Smoking is likely to be prohibited in the lease, but it can be useful to include it in the roommate agreement too. Reinforcing the existing rules is a good way to ensure that everyone is on the same page. Especially if it’s not already discussed in the lease, it’s important to decide whether all parties are okay with smoking inside the property. You can discuss where smoking is going to be allowed, whether that be inside, just outside the door or all the way at the other end of the yard. By agreeing to this together, you can avoid a lot of hassle later down the line.


Again, this is something that is likely to be already in the lease, but it might be worth having some rules regarding pets. If a person already has a pet when they move in, it should be easy to agree who is responsible for the pet deposit. However, if a person has allergies, they may want to ensure that these are taken into consideration. It can also be useful to have rules in place in case someone decides that they want to get a pet in the future.

Moving out Early

Sometimes a person may find themselves in a situation where they need to move sooner than anticipated. Decide who is responsible for finding a new roommate to fill that slot. Usually, it will be the person who is moving out. You will probably have to check your lease to see what the rules are regarding subletting. If there’s nothing in there, check with your landlord. You’ll also want to include something about them still being responsible for their portion of the rent until they find someone to move in as a replacement, even if they have moved out. This will protect the rest of you from being stuck paying extra rent.

Conflict Resolution

One final thing you’ll want to agree on, is how conflicts will be resolved. For anything that’s not in the roommate agreement, will they be discussed by text, or will you have a roommate meeting?

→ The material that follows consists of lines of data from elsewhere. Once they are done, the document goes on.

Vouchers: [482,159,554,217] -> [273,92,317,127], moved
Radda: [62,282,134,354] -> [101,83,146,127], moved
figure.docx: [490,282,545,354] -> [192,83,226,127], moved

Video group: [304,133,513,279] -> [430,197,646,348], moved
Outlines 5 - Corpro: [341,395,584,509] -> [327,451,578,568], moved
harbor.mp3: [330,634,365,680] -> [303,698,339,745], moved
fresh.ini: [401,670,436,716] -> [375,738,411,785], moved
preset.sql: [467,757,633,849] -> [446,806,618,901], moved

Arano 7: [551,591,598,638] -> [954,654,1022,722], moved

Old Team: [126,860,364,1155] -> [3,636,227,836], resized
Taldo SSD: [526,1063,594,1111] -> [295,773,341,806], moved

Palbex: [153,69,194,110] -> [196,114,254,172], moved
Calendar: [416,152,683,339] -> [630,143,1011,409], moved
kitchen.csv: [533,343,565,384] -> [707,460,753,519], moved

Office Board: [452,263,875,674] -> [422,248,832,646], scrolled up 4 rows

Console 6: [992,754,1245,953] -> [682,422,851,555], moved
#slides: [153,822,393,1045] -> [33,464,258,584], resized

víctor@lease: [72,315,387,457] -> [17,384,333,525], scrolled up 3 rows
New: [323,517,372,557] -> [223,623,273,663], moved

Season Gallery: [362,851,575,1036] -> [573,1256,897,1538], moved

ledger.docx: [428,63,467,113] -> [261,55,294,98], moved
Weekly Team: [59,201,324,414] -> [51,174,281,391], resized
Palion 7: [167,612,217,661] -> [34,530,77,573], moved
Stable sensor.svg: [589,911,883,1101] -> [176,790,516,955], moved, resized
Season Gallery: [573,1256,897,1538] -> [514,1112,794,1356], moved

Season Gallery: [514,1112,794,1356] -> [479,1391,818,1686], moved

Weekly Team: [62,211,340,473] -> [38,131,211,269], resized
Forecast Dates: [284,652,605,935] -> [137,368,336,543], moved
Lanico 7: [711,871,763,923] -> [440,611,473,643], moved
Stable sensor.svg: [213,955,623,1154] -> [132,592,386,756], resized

How to Write a Roommate Agreement

First of all, it’s important to make sure that you write this agreement before you all actually move in together - retroactively implementing rules may be difficult. There are many templates online, otherwise you can just dust off your laptop and get going.


  • Be explicit where possible - don’t leave room for interpretation.
  • Write the agreement together. Set some time aside to get together and discuss what needs to be in it.
  • Make sure that everyone agrees, and make compromises if necessary, but know that once you all agree, that is it.
  • Have someone type it up and print copies for everyone to sign.
  • Sign at the same time - this way nobody will feel like anything has been snuck in. 


Don’t forget that as things change and time moves on, you may want to make amendments to the agreement. This is acceptable as long as everyone agrees to the revisions.


A roommate agreement can be tricky to get right the first time, but it can help you avoid headaches in the long run. Having one can make sure you’re compatible with your potential roommates before you commit to living together, and can outline rules and expectations that you each have.